At many schools, 60 to 65 percent of consent forms have been returned, says Mills, who's heard of participation rates as high as 80 percent. "We've had a lot of school nurses report that the consent forms came in at 60, 65, 70 percent, they order some more vaccine, we get it to them, but then parents are showing up with the consent form and saying, 'please,' and they don't want to turn anybody away."

Mills says nationally, polls taken several weeks ago show participation rates hovering around 30 to 40 percent. Some parents say they simply do not want their children to receive vaccines.

"I honestly believe that we need to know what goes in our bodies," says Tabatha Steward of Bethel, a parent and part of the group Unlocking Autism, whose members have expressed concern that certain ingredients in vaccines can cause developmental disorders.

She was among those who tried to get the Legislature to consider a bill that would ban mandatory vaccinations.

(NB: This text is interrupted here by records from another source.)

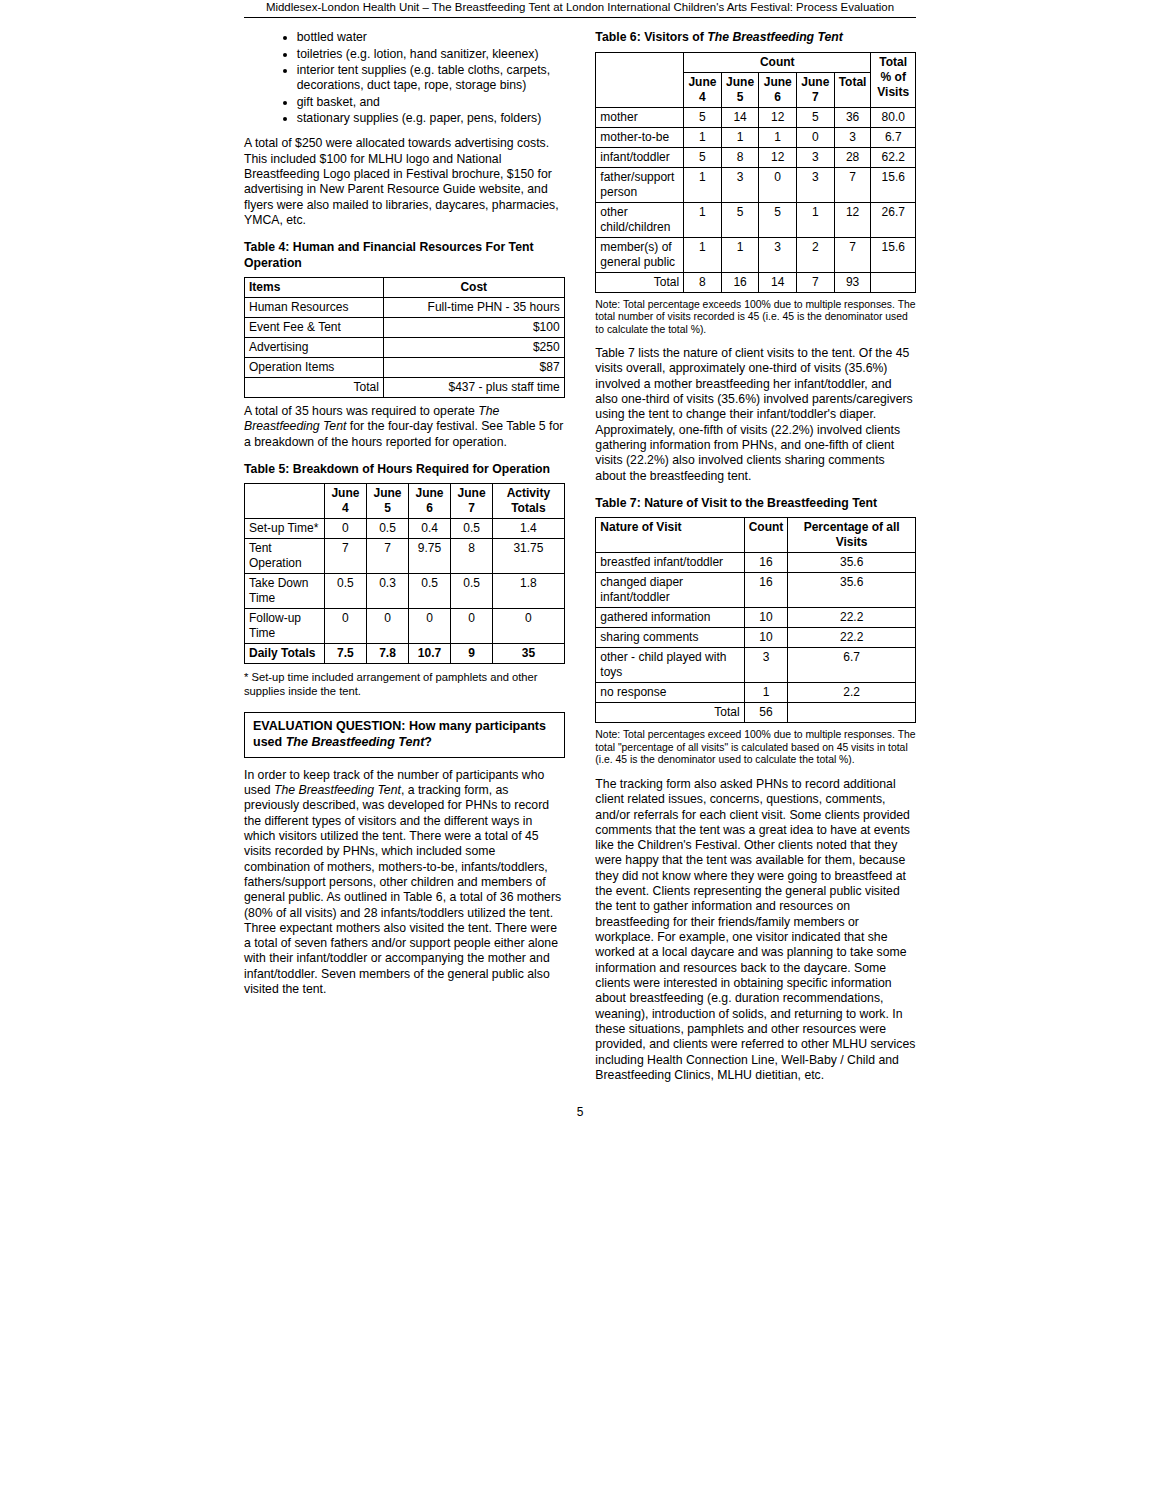Middlesex-London Health Unit – The Breastfeeding Tent at London International Children's Arts Festival: Process Evaluation
bottled water
toiletries (e.g. lotion, hand sanitizer, kleenex)
interior tent supplies (e.g. table cloths, carpets, decorations, duct tape, rope, storage bins)
gift basket, and
stationary supplies (e.g. paper, pens, folders)
A total of $250 were allocated towards advertising costs. This included $100 for MLHU logo and National Breastfeeding Logo placed in Festival brochure, $150 for advertising in New Parent Resource Guide website, and flyers were also mailed to libraries, daycares, pharmacies, YMCA, etc.
Table 4: Human and Financial Resources For Tent Operation
| Items | Cost |
| --- | --- |
| Human Resources | Full-time PHN - 35 hours |
| Event Fee & Tent | $100 |
| Advertising | $250 |
| Operation Items | $87 |
| Total | $437 - plus staff time |
A total of 35 hours was required to operate The Breastfeeding Tent for the four-day festival. See Table 5 for a breakdown of the hours reported for operation.
Table 5: Breakdown of Hours Required for Operation
| | June 4 | June 5 | June 6 | June 7 | Activity Totals |
| --- | --- | --- | --- | --- | --- |
| Set-up Time* | 0 | 0.5 | 0.4 | 0.5 | 1.4 |
| Tent Operation | 7 | 7 | 9.75 | 8 | 31.75 |
| Take Down Time | 0.5 | 0.3 | 0.5 | 0.5 | 1.8 |
| Follow-up Time | 0 | 0 | 0 | 0 | 0 |
| Daily Totals | 7.5 | 7.8 | 10.7 | 9 | 35 |
* Set-up time included arrangement of pamphlets and other supplies inside the tent.
EVALUATION QUESTION: How many participants used The Breastfeeding Tent?
In order to keep track of the number of participants who used The Breastfeeding Tent, a tracking form, as previously described, was developed for PHNs to record the different types of visitors and the different ways in which visitors utilized the tent. There were a total of 45 visits recorded by PHNs, which included some combination of mothers, mothers-to-be, infants/toddlers, fathers/support persons, other children and members of general public. As outlined in Table 6, a total of 36 mothers (80% of all visits) and 28 infants/toddlers utilized the tent. Three expectant mothers also visited the tent. There were a total of seven fathers and/or support people either alone with their infant/toddler or accompanying the mother and infant/toddler. Seven members of the general public also visited the tent.
Table 6: Visitors of The Breastfeeding Tent
| | Count | Total % of Visits |
| --- | --- | --- |
| June 4 | June 5 | June 6 | June 7 | Total |
| mother | 5 | 14 | 12 | 5 | 36 | 80.0 |
| mother-to-be | 1 | 1 | 1 | 0 | 3 | 6.7 |
| infant/toddler | 5 | 8 | 12 | 3 | 28 | 62.2 |
| father/support person | 1 | 3 | 0 | 3 | 7 | 15.6 |
| other child/children | 1 | 5 | 5 | 1 | 12 | 26.7 |
| member(s) of general public | 1 | 1 | 3 | 2 | 7 | 15.6 |
| Total | 8 | 16 | 14 | 7 | 93 | |
Note: Total percentage exceeds 100% due to multiple responses. The total number of visits recorded is 45 (i.e. 45 is the denominator used to calculate the total %).
Table 7 lists the nature of client visits to the tent. Of the 45 visits overall, approximately one-third of visits (35.6%) involved a mother breastfeeding her infant/toddler, and also one-third of visits (35.6%) involved parents/caregivers using the tent to change their infant/toddler's diaper. Approximately, one-fifth of visits (22.2%) involved clients gathering information from PHNs, and one-fifth of client visits (22.2%) also involved clients sharing comments about the breastfeeding tent.
Table 7: Nature of Visit to the Breastfeeding Tent
| Nature of Visit | Count | Percentage of all Visits |
| --- | --- | --- |
| breastfed infant/toddler | 16 | 35.6 |
| changed diaper infant/toddler | 16 | 35.6 |
| gathered information | 10 | 22.2 |
| sharing comments | 10 | 22.2 |
| other - child played with toys | 3 | 6.7 |
| no response | 1 | 2.2 |
| Total | 56 | |
Note: Total percentages exceed 100% due to multiple responses. The total "percentage of all visits" is calculated based on 45 visits in total (i.e. 45 is the denominator used to calculate the total %).
The tracking form also asked PHNs to record additional client related issues, concerns, questions, comments, and/or referrals for each client visit. Some clients provided comments that the tent was a great idea to have at events like the Children's Festival. Other clients noted that they were happy that the tent was available for them, because they did not know where they were going to breastfeed at the event. Clients representing the general public visited the tent to gather information and resources on breastfeeding for their friends/family members or workplace. For example, one visitor indicated that she worked at a local daycare and was planning to take some information and resources back to the daycare. Some clients were interested in obtaining specific information about breastfeeding (e.g. duration recommendations, weaning), introduction of solids, and returning to work. In these situations, pamphlets and other resources were provided, and clients were referred to other MLHU services including Health Connection Line, Well-Baby / Child and Breastfeeding Clinics, MLHU dietitian, etc.
5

State officials say vaccinations are already voluntary, but advocates want more explicit language.

"It's a voluntary vaccine -- it's up to the parents to decide whether or not they wanted to have their child vaccinated," says Jeff Bearden, Superintendent of MSAD 35, which encompasses the towns of Eliot and South Berwick. The district expects more than half of its 2,500 students will get vaccinated against H1N1, when all the vaccine arrives.

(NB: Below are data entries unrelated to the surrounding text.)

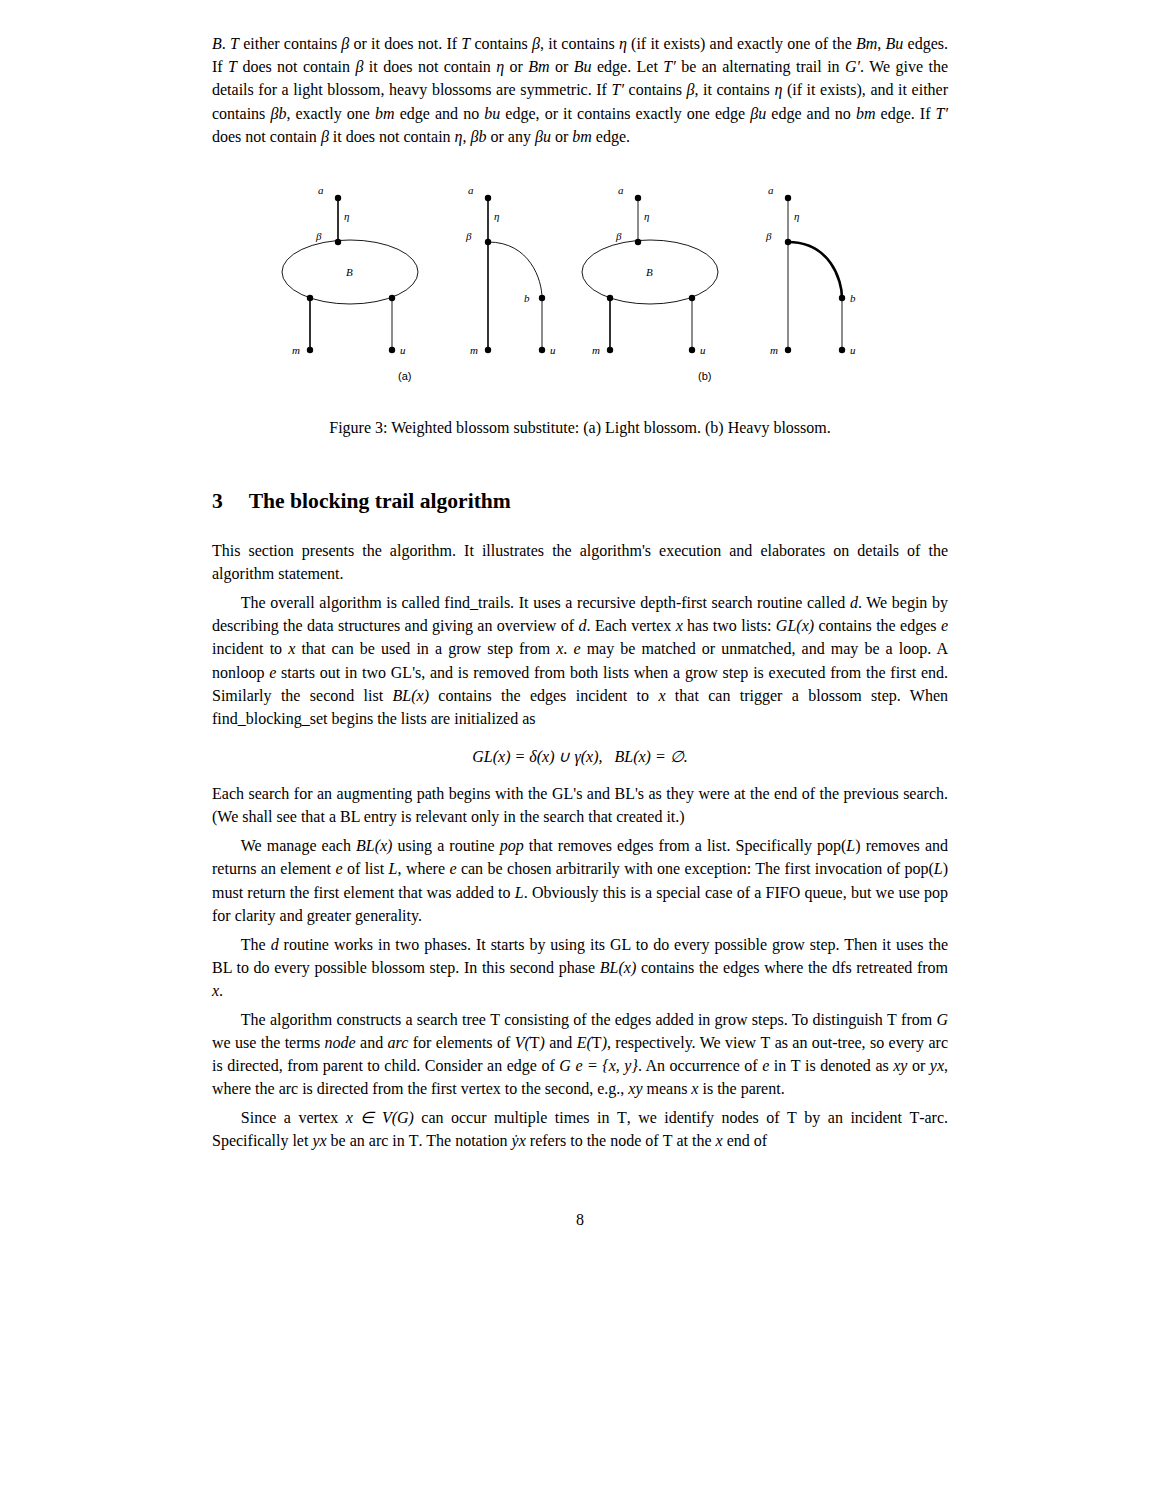B. T either contains β or it does not. If T contains β, it contains η (if it exists) and exactly one of the Bm, Bu edges. If T does not contain β it does not contain η or Bm or Bu edge. Let T′ be an alternating trail in G′. We give the details for a light blossom, heavy blossoms are symmetric. If T′ contains β, it contains η (if it exists), and it either contains βb, exactly one bm edge and no bu edge, or it contains exactly one edge βu edge and no bm edge. If T′ does not contain β it does not contain η, βb or any βu or bm edge.
a η β B m u a η β m b u (a) a η β B m u a η β m b u (b)
Figure 3: Weighted blossom substitute: (a) Light blossom. (b) Heavy blossom.
3 The blocking trail algorithm
This section presents the algorithm. It illustrates the algorithm's execution and elaborates on details of the algorithm statement.
The overall algorithm is called find_trails. It uses a recursive depth-first search routine called d. We begin by describing the data structures and giving an overview of d. Each vertex x has two lists: GL(x) contains the edges e incident to x that can be used in a grow step from x. e may be matched or unmatched, and may be a loop. A nonloop e starts out in two GL's, and is removed from both lists when a grow step is executed from the first end. Similarly the second list BL(x) contains the edges incident to x that can trigger a blossom step. When find_blocking_set begins the lists are initialized as
GL(x) = δ(x) ∪ γ(x), BL(x) = ∅.
Each search for an augmenting path begins with the GL's and BL's as they were at the end of the previous search. (We shall see that a BL entry is relevant only in the search that created it.)
We manage each BL(x) using a routine pop that removes edges from a list. Specifically pop(L) removes and returns an element e of list L, where e can be chosen arbitrarily with one exception: The first invocation of pop(L) must return the first element that was added to L. Obviously this is a special case of a FIFO queue, but we use pop for clarity and greater generality.
The d routine works in two phases. It starts by using its GL to do every possible grow step. Then it uses the BL to do every possible blossom step. In this second phase BL(x) contains the edges where the dfs retreated from x.
The algorithm constructs a search tree T consisting of the edges added in grow steps. To distinguish T from G we use the terms node and arc for elements of V(T) and E(T), respectively. We view T as an out-tree, so every arc is directed, from parent to child. Consider an edge of G e = {x, y}. An occurrence of e in T is denoted as xy or yx, where the arc is directed from the first vertex to the second, e.g., xy means x is the parent.
Since a vertex x ∈ V(G) can occur multiple times in T, we identify nodes of T by an incident T-arc. Specifically let yx be an arc in T. The notation ẏx refers to the node of T at the x end of
8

"Do I wish all of them would have been vaccinated?" Bearden asks rhetorically. "Well, as a parent, I'm going to say yes, but that's an individual choice that parents have and some took us up on the offer and some didn't, for whatever reason."

Back at Yarmouth Middle School, school nurse Judy Berghuis says that she has been happy with how receptive parents have been to vaccinations. "There's been a lot of publicity. Poeple are concerned about their kids getting H1N1 and being in that one percent that don't do well."

She had wondered how parents would react when they heard the shots would contain thimersol. Some autism advocates say the preservative causes the condition, although public health officials say there is no connection. "And we thought maybe parents would back out but they didn't," Berghuis says. "And they stepped up and they said, 'Fine, having it with thimersol is ok.'"

It's not clear how many students need to be vaccinated against the flu to confer protection on the student body as a whole. But a study out of Emory University looking at seasonal flu vaccines suggests that when 50 percent of children get the vaccine, the risk of an epidemic drops by two thirds. When 70 percent are vaccinated, it goes to 4 percent.